Washington was hit on Tuesday afternoon with a scattered power outage, cutting off electricity to the Capitol, subway lines, and museums. Fortunately for the city, the power outage in Washington was not due to a terrorist attack or plot of some kind, but rather an explosion in a Maryland power plant, according to local and federal officials.

Cause of the Power Outage In Washington

Spokeswoman for the Charles County Sheriff’s Department Diane Richardson said in a statement that the problem stemmed from the Southern Maryland Electric Cooperative Ryceville power substation. It caught on fire a little after 12 p.m. on Tuesday due to a rogue spark from a transformer, causing power outages to over 21,000 customers according to the Southern Maryland Electric Company’s online power outage map.

The State Department had to continue its daily briefing in the dark, with reporters lighting up the room with their laptops and cell phones until backup generators for Capitol buildings kicked in. Director of the D.C. Homeland Security and Emergency Management Agency, Chris Geldart, explained in a statement that any critically important building in the Capitol has backup generators that flip on if normal power is lost. The Wilson Building, which holds the offices of the mayor of D.C. and the D.C. council, was evacuated as a safety precaution.

Due to the power outage in Washington, metro stations were shut down, and visitors were evacuated from public places that may have been a choice for a terrorist attack, such as the Smithsonian, the National Portrait Gallery, and the Air and Space Museum. The University of Maryland shut down at 2 p.m., but not only due to the power outage, which made classes difficult; rescue crews needed to help people caught in elevators and locked buildings. Even Oprah got shut down while she gave a speech commemorating Maya Angelou’s inclusion into U.S. postage stamps.

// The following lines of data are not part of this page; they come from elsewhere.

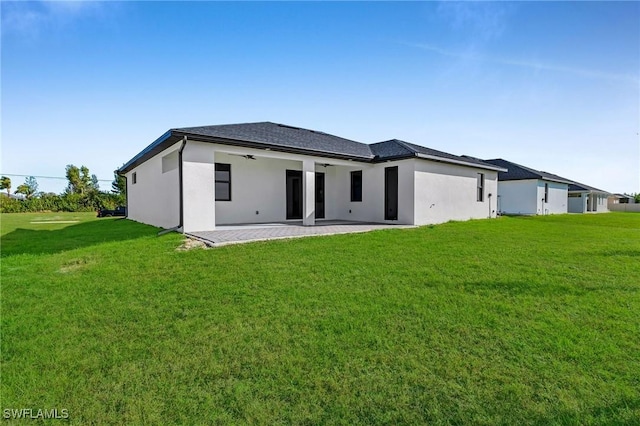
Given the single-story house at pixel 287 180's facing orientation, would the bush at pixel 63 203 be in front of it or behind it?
in front

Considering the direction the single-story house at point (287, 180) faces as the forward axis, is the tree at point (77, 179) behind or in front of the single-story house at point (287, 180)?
in front

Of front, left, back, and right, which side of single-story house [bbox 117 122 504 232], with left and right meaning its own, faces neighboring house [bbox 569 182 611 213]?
right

FBI officials said at 2:30 p.m. that there is no evidence of foul play and that the power outage in Washington was simply an accident. Power came back on to the majority of facilities, either through a fix from the electric company (PEPCO) or by using backup generators. The metro system is running on an emergency generator, so while trains are working, escalators and elevators are not. A statement from PEPCO said that they were working to fix the problem.